Оба его собеседника, доктор Маттейс Колкун и доктор Йорис Фалкарт, уплатили по счету, оставили служанке на чай и растаяли в туманных апрельских сумерках, намереваясь еще пошататься по улицам. Доктор же Тюльп остался за столиком, залитым вином, и заказал еще стакан сухого белого: видеть ему никого не хотелось, а дома его ждали не раньше семи.

Жаль все-таки, что коллеги ушли. Сегодня доктор Фалкарт завел речь о ранах, а уж он-то знает в этом толк — он был при армии во время осады Бреды. Три врача по праву считали, что им троим известны любые методы лечения любой раны, которую оружие может нанести недолговечной телесной оболочке человека, но в конце разговора, настолько кровавого, что компания изящных юных бюргеров за соседним столиком постаралась отсесть подальше, они пришли к обычному неутешительному выводу.

— Уважаемые коллеги, — объявил Маттейс, допивая свою порцию, — разрешите мне, подводя итог нашей дискуссии, заключить: одни раны заживают, другие нет.

Такое решение отнюдь не устраивало Тюльпа. На его взгляд, исход зависел не столько от характера раны, сколько от конституции раненого. У одних кровь обладала таинственной способностью заживлять самые глубокие разрезы; другие, напротив, погибали от пустяковой царапины, и никто не понимал — почему.
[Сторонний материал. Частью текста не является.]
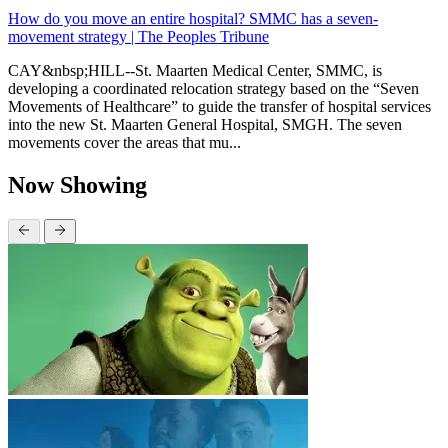
How do you move an entire hospital? SMMC has a seven-
movement strategy | The Peoples Tribune
CAY&nbsp;HILL--St. Maarten Medical Center, SMMC, is
developing a coordinated relocation strategy based on the “Seven
Movements of Healthcare” to guide the transfer of hospital services
into the new St. Maarten General Hospital, SMGH. The seven
movements cover the areas that mu...
Now Showing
И теперь, в красноватом полумраке почти пустой таверны — посетители разошлись по домам ужинать — Тюльп позволил своим мыслям стать на путь непроверенных догадок и начал раздумывать, приложимо ли к душе то, что можно сказать о теле. Взять, к примеру, несчастного старика Сегерса. Душа его еще в молодости была смертельно ранена — родственники надули его, лишив пустякового наследства, и все, что он делал потом, уже нельзя было назвать поступками нормального человека. Все его поведение — женитьба на грязной потаскухе, чтобы досадить самому себе, куча детей, чтобы сделать свою нищету окончательно безысходной, упорная работа над гравюрами, чтобы хоть чем-то заполнить бесполезные дни, — все его поведение было поведением человека, который бьется в когтях медленной смерти.

Некоторые из его неистовых и замечательных гравюр можно увидеть на улице Ниве Дулен в коллекции художника, наделенного куда большей способностью к самоисцелению и возрождению. Рембрандт ван Рейн — не Сегерс, хотя, несомненно, был похож на него в день похорон своего ребенка. С тех пор прошло всего два с небольшим года, но, встретив художника и его жену во время прогулки по Дамм, где в прошлое воскресенье видел их, например, он, Тюльп, никто никогда не скажет, что они пережили большое горе. Здоровые и жизнерадостные, разодетые в шелка и увешанные сверкающими драгоценностями, распираемые забавными историями и набитые веселыми новостями — вот каковы Рембрандт с женой в эту весну.

И это не притворство, не маска благополучия, под которой продолжает гноиться рана. Достаточно взглянуть на «Данаю, встречающую золотой дождь», или как там называется сверкающая обнаженная фигура Саскии, простертая на позолоченном ложе с грифоном и Купидоном, чтобы убедиться в полном выздоровлении художника.